Kamis, 27 Maret 2008
MOU dengan ISMA Malakka
MOU dengan Melayu Singapore
Penandatangan MOU dengan pihak Singapore kerjasama dengan Majelis Pusat Pertumbuhan - Pertumbuhan Budaya Melayu Singapura.
Dengan nama tuhan yang maha penyayang lagi Maha Pengasih,Memorandum persefahaman ini di metera Yayasan Tenas Effendy, Riau, Indonesia dengan Majelis Pusat Pertumbuhan - Pertumbuhan Budaya Melayu Singapura:
1. Memeroka aspek kerjasama dua hala dalam bidang kebahasaan, kesusasteran, kebudayana, pendidikan dan pemikiran Melayu.

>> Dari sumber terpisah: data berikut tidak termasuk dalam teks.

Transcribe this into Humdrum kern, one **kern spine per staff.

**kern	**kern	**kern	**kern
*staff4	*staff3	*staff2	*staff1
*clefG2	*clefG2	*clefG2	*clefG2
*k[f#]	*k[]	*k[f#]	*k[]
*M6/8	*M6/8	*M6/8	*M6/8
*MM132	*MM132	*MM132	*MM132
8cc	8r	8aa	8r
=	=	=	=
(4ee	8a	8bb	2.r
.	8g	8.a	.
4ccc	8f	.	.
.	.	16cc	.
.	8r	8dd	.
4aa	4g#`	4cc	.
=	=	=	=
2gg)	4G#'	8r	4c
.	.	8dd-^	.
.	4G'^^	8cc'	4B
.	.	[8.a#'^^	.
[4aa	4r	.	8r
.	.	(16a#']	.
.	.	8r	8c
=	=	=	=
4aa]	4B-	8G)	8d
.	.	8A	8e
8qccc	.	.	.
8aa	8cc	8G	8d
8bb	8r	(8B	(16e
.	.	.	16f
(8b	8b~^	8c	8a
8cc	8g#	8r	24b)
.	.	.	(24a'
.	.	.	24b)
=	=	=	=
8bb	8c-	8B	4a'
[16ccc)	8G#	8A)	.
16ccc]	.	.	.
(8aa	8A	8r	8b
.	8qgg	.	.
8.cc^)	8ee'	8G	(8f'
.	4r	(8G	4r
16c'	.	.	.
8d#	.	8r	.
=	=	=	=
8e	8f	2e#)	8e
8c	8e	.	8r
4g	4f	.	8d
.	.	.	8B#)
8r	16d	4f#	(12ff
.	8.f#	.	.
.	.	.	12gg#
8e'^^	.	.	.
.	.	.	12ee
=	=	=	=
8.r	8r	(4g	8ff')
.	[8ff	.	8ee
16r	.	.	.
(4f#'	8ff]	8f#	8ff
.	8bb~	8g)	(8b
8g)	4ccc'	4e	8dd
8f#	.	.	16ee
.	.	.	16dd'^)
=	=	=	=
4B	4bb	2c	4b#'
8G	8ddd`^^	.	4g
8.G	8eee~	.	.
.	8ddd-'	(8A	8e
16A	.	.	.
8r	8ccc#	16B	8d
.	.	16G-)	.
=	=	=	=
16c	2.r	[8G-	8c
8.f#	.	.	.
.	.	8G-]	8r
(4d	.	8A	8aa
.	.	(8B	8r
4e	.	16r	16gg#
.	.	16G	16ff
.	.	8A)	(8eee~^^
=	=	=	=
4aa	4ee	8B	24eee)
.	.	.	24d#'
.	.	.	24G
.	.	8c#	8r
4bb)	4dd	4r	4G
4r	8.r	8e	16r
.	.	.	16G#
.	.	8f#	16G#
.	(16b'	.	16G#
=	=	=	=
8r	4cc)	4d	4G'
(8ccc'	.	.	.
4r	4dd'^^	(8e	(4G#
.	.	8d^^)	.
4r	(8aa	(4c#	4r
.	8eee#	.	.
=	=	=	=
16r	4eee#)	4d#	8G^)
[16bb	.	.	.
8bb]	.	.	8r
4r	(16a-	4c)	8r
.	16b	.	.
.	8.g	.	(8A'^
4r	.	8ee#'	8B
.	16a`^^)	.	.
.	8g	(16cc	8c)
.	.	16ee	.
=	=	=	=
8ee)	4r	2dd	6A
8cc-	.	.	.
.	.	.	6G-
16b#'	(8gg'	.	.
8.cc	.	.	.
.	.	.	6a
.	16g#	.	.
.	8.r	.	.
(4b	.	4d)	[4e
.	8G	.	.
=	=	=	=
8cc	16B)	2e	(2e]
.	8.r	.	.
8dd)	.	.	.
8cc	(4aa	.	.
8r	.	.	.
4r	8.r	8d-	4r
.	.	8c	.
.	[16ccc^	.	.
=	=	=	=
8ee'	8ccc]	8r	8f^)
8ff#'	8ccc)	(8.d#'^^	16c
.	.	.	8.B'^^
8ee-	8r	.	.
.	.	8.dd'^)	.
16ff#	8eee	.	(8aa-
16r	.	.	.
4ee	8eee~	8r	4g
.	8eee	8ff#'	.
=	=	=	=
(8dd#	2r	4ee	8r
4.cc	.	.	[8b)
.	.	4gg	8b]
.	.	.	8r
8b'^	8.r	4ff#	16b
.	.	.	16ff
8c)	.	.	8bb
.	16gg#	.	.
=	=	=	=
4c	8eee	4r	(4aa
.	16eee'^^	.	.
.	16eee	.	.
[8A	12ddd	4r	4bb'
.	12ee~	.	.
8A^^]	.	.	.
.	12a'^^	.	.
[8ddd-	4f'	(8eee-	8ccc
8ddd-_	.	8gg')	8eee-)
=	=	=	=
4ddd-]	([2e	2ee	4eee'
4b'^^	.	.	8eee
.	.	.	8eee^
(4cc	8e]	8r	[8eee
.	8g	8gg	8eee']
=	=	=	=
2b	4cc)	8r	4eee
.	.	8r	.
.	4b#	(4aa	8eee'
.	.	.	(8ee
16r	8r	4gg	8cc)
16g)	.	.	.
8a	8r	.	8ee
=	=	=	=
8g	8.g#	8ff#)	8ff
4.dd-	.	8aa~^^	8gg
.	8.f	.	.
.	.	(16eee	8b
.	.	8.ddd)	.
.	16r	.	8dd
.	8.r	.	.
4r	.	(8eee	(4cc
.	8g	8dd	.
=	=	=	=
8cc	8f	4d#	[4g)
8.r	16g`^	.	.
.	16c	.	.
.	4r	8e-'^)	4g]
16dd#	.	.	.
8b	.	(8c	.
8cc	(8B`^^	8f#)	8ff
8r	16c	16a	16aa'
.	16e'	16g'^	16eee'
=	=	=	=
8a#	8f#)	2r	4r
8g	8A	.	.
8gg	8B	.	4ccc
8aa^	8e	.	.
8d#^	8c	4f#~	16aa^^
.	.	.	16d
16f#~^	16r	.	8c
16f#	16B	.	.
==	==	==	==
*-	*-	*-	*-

2. Merancang dan melaksanakan kegiatn bersama unuk faedah para anggota masing-masing demi meninjau amalan terbaik dari segi bahasa dan kebudayan untuk di jadikan bahan pendidikan di sekolah, instusi awam dan suasta keperluan awam
3. Memhimpun dana bagi penyelidikan, latihan kemahiran dan pemupukan keahlian dalam bidang kebudayaan Melayu
4. Menjalani hubungan dengan mana-mana pihak yang beribawa dan memiliki tujuan serupa di dalam dan diluar ratusan Alam melayu, dalam bidang-bidang bersama, khususnya Kebudayaan dan peradaban rumpun Melayu.
5. Menyediakan kemudahan, geran (biaya) atau sarana bagi membantu anggota masing-masiang yang terlibat kerjasama dua hala.
6. Semua ransangan kerjasama dan peromosi kebudayaan melayu di indonesia hendaklah menerusi Yayasan Tanes Effendy dan begitulah juga dengankerjasama di Singapura hendaklah menerusi Majlis pusat pertumbuhan-pertumbuhan Budaya Melayu Singapura.
Semoga Tuhan memberkati usaha kita yang yang di sepakati ini dan akan berkuat kuasa sebagai tanggung jawap moral dan keihsanan kedua-dua pihak bermula pada 25 Ogos 2007 bersamaan 12 Syaaban 1428 H.